§ TO-DO ITEM
Verbatim copy without images: repeat the records in full.

-------- DATA EXTRACTS

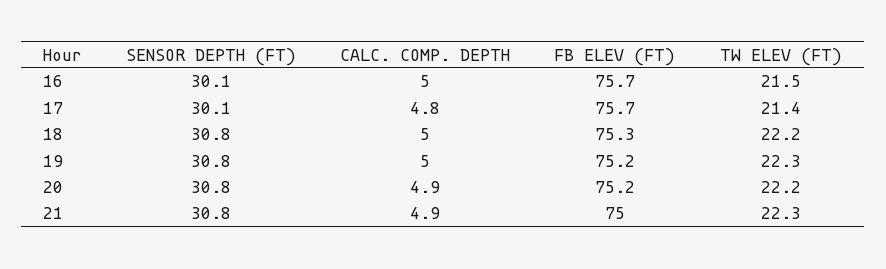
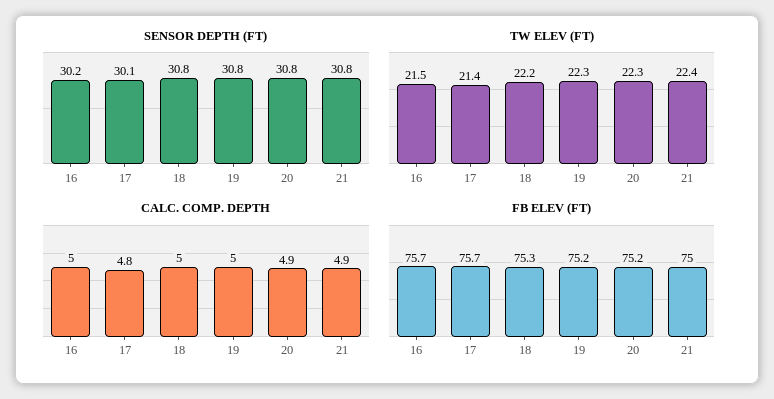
  {
    "SENSOR DEPTH (FT)": {
-     "16": 30.1,
+     "16": 30.2,
      "17": 30.1,
      "18": 30.8,
      "19": 30.8,
      "20": 30.8,
      "21": 30.8
    },
    "CALC. COMP. DEPTH": {
      "16": 5,
      "17": 4.8,
      "18": 5,
      "19": 5,
      "20": 4.9,
      "21": 4.9
    },
    "FB ELEV (FT)": {
      "16": 75.7,
      "17": 75.7,
      "18": 75.3,
      "19": 75.2,
      "20": 75.2,
      "21": 75
    },
    "TW ELEV (FT)": {
      "16": 21.5,
      "17": 21.4,
      "18": 22.2,
      "19": 22.3,
-     "20": 22.2,
+     "20": 22.3,
-     "21": 22.3
+     "21": 22.4
    }
  }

----------------

§ RESULT OF THIS EXERCISE
  {
    "SENSOR DEPTH (FT)": {
-     "16": 30.1,
+     "16": 30.2,
      "17": 30.1,
      "18": 30.8,
      "19": 30.8,
      "20": 30.8,
      "21": 30.8
    },
    "CALC. COMP. DEPTH": {
      "16": 5,
      "17": 4.8,
      "18": 5,
      "19": 5,
      "20": 4.9,
      "21": 4.9
    },
    "FB ELEV (FT)": {
      "16": 75.7,
      "17": 75.7,
      "18": 75.3,
      "19": 75.2,
      "20": 75.2,
      "21": 75
    },
    "TW ELEV (FT)": {
      "16": 21.5,
      "17": 21.4,
      "18": 22.2,
      "19": 22.3,
-     "20": 22.2,
+     "20": 22.3,
-     "21": 22.3
+     "21": 22.4
    }
  }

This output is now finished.